■ **What to work on**
Reproduce verbatim the lines of the entries below, from the first line through the line containing "truy cập mạng", inclusive.

■ **Records supplied**
*** Begin section ***

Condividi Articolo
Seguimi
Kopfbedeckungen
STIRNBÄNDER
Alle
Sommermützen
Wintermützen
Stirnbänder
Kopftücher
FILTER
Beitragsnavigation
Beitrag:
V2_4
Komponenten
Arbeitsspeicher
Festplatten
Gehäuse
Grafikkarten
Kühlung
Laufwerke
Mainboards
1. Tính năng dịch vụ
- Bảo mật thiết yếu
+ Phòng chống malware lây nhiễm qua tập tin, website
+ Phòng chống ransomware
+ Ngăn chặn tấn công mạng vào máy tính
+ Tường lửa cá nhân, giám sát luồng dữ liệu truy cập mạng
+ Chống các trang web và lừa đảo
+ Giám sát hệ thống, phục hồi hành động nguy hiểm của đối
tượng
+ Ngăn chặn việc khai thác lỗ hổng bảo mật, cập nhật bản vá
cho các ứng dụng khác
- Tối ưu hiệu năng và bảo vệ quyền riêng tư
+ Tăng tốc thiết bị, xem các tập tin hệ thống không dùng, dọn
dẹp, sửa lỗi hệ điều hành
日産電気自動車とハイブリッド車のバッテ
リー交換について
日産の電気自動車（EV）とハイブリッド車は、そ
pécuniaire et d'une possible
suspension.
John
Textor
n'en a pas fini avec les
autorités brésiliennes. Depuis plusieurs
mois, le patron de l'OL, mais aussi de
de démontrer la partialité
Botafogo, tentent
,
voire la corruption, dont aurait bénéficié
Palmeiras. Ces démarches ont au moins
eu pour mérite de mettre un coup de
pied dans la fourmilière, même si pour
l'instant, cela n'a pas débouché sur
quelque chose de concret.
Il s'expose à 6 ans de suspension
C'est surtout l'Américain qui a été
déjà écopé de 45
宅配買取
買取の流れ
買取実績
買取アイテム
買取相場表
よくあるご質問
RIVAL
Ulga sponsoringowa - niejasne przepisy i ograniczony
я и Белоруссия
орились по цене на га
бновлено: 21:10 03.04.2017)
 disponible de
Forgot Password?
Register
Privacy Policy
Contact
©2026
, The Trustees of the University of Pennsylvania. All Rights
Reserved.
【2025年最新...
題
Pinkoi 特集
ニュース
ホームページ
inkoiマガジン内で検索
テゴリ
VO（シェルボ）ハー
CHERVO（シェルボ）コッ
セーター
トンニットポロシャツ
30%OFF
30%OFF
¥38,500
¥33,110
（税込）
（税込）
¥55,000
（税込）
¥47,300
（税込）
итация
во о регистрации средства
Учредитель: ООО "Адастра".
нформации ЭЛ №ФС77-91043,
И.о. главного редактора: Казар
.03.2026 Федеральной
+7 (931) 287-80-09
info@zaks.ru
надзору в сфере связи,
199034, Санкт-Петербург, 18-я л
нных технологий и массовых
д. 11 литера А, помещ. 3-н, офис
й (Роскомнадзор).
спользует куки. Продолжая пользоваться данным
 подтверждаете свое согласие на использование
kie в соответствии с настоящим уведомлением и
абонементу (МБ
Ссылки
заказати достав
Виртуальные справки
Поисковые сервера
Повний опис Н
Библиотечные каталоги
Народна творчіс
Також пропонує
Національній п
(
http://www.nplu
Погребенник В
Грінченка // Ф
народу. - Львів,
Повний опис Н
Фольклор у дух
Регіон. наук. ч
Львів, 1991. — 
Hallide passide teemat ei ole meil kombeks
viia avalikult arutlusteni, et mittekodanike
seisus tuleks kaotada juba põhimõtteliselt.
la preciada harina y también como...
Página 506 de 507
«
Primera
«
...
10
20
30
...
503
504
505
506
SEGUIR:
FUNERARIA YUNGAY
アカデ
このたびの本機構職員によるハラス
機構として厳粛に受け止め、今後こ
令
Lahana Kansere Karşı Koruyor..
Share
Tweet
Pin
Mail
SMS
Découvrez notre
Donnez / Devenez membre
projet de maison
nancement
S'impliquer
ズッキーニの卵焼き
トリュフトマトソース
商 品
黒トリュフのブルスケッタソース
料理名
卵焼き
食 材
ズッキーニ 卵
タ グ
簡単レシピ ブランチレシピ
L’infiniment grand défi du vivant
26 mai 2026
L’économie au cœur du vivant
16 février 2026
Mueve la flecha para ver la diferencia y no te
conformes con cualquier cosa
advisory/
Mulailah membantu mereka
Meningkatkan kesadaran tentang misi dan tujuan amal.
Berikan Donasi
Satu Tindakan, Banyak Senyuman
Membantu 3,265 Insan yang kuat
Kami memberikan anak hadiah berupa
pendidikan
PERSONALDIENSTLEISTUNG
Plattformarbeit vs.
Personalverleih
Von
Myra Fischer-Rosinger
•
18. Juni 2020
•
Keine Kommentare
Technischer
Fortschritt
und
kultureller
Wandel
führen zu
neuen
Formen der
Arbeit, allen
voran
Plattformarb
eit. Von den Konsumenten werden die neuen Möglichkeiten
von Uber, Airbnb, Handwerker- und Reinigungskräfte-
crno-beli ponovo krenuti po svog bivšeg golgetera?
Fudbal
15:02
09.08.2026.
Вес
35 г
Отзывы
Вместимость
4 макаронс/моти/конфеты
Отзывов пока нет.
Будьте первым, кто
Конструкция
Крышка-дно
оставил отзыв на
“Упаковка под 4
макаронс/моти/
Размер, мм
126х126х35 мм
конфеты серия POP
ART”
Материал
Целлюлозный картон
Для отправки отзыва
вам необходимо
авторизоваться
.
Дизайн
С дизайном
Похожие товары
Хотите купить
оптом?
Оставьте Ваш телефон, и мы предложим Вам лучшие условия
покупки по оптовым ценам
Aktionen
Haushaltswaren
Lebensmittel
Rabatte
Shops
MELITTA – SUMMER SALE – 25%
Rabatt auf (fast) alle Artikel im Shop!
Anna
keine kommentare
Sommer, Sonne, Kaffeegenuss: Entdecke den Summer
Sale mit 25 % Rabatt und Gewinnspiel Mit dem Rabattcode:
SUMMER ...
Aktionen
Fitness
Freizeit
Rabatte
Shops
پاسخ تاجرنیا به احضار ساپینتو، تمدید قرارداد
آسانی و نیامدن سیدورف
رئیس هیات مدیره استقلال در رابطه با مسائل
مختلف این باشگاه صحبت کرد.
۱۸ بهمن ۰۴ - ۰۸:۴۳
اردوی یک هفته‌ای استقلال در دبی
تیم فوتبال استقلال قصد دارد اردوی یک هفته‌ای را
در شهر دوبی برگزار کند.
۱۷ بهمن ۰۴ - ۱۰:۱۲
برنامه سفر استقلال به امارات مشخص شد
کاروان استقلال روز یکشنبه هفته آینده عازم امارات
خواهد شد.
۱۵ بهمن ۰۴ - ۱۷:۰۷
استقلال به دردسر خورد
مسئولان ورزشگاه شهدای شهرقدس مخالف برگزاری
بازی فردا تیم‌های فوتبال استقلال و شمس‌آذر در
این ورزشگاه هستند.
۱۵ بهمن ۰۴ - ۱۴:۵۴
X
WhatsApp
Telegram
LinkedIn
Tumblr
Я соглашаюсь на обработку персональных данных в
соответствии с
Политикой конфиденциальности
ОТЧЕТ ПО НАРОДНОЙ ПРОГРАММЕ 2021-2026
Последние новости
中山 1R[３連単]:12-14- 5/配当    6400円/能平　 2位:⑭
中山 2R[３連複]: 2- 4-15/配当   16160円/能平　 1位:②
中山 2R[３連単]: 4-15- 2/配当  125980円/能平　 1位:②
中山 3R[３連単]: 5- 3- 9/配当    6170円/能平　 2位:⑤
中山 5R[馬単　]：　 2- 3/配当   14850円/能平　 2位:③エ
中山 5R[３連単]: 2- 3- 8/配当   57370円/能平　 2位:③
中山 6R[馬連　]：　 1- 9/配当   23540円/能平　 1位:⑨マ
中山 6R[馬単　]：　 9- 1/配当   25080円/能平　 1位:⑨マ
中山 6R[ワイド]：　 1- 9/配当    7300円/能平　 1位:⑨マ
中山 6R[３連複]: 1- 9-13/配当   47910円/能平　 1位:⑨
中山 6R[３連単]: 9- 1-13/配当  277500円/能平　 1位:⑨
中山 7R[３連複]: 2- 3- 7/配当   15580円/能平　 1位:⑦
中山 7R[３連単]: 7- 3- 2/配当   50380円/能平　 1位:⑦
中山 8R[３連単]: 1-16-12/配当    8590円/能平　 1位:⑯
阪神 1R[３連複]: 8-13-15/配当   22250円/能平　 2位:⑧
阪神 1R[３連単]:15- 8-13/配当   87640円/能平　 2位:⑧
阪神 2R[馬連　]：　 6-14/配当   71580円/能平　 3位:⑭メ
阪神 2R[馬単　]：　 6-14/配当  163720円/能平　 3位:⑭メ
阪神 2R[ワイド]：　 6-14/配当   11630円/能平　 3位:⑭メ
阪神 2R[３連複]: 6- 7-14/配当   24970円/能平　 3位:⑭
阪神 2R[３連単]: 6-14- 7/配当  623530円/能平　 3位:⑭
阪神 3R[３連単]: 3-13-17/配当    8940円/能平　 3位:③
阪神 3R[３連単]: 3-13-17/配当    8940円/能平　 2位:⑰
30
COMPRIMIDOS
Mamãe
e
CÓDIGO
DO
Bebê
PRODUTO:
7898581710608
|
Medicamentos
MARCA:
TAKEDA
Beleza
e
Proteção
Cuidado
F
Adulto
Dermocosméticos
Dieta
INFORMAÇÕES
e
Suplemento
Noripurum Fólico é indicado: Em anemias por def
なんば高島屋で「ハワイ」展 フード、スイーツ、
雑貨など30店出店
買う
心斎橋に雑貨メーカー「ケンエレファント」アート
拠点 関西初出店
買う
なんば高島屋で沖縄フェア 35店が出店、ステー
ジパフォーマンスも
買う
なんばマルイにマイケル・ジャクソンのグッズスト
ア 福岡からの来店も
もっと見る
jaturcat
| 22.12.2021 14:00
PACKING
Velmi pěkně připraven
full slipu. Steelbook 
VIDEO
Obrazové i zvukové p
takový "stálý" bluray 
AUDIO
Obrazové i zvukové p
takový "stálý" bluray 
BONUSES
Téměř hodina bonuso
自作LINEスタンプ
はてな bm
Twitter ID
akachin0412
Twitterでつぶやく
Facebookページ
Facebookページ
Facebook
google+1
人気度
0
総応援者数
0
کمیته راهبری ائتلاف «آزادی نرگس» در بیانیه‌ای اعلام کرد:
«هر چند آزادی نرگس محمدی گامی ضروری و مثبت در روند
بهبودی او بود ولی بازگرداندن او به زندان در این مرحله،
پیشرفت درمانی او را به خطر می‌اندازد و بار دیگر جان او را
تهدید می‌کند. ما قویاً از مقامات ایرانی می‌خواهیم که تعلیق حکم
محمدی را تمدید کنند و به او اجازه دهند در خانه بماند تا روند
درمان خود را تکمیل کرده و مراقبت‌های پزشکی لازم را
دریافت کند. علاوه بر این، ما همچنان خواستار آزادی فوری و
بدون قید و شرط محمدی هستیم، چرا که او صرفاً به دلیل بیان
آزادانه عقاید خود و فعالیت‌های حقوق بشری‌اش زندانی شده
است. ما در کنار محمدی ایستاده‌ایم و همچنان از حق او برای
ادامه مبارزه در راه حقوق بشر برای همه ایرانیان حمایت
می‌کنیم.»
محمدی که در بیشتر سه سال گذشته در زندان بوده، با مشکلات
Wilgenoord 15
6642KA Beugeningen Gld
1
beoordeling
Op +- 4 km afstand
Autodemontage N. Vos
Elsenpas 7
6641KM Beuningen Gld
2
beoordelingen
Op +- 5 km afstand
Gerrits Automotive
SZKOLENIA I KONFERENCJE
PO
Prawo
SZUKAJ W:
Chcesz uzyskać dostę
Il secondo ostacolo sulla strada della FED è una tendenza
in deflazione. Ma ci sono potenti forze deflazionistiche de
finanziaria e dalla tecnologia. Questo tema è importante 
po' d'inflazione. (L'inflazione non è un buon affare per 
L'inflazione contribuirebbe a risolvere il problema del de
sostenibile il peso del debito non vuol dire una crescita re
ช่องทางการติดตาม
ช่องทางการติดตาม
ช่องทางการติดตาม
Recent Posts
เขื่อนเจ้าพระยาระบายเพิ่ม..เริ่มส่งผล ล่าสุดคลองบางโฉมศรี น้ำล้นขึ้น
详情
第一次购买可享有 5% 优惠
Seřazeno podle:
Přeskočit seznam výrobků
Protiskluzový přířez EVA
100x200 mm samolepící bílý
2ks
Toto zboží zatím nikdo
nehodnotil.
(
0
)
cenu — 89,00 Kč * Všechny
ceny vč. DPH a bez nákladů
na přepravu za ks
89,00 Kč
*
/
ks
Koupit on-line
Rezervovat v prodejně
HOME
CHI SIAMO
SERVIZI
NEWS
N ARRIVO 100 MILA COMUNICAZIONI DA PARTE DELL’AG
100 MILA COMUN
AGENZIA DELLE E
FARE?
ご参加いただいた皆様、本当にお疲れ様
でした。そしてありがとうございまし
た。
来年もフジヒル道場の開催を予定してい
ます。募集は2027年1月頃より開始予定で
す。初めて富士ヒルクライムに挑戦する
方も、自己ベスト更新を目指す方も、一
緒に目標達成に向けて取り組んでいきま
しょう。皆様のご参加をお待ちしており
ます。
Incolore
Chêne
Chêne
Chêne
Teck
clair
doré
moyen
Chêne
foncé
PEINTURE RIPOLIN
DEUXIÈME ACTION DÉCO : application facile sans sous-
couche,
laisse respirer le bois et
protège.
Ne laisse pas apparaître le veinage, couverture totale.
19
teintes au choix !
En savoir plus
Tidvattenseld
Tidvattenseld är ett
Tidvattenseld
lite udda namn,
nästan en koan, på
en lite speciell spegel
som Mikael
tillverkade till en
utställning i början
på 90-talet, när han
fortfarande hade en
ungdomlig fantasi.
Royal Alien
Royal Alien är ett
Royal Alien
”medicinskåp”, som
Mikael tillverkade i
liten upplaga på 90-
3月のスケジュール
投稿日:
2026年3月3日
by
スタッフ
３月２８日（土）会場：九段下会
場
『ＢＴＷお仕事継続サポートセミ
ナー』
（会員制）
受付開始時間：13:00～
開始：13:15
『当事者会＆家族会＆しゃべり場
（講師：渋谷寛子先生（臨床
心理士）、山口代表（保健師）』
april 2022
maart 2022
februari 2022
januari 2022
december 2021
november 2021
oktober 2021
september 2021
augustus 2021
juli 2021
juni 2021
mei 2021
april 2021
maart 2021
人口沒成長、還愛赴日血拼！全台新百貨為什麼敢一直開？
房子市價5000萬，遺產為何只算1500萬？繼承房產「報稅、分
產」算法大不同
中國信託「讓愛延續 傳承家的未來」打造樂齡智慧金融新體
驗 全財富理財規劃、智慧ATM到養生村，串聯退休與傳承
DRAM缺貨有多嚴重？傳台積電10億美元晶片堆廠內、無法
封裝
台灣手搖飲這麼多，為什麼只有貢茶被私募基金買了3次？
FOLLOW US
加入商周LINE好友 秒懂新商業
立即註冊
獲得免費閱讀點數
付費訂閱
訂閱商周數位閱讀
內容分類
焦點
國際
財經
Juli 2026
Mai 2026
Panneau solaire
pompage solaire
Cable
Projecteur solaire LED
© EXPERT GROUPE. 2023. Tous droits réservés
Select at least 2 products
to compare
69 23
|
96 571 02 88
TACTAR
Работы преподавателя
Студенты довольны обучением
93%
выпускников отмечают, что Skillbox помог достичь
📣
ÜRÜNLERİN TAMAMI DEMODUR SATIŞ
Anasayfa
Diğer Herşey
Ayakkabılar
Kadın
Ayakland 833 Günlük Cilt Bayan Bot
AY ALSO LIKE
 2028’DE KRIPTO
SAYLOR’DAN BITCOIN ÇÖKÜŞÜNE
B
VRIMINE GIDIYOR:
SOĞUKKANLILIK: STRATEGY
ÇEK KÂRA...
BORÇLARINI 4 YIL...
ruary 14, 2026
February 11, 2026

*** End section ***

■ **Written reply**
Condividi Articolo
Seguimi
Kopfbedeckungen
STIRNBÄNDER
Alle
Sommermützen
Wintermützen
Stirnbänder
Kopftücher
FILTER
Beitragsnavigation
Beitrag:
V2_4
Komponenten
Arbeitsspeicher
Festplatten
Gehäuse
Grafikkarten
Kühlung
Laufwerke
Mainboards
1. Tính năng dịch vụ
- Bảo mật thiết yếu
+ Phòng chống malware lây nhiễm qua tập tin, website
+ Phòng chống ransomware
+ Ngăn chặn tấn công mạng vào máy tính
+ Tường lửa cá nhân, giám sát luồng dữ liệu truy cập mạng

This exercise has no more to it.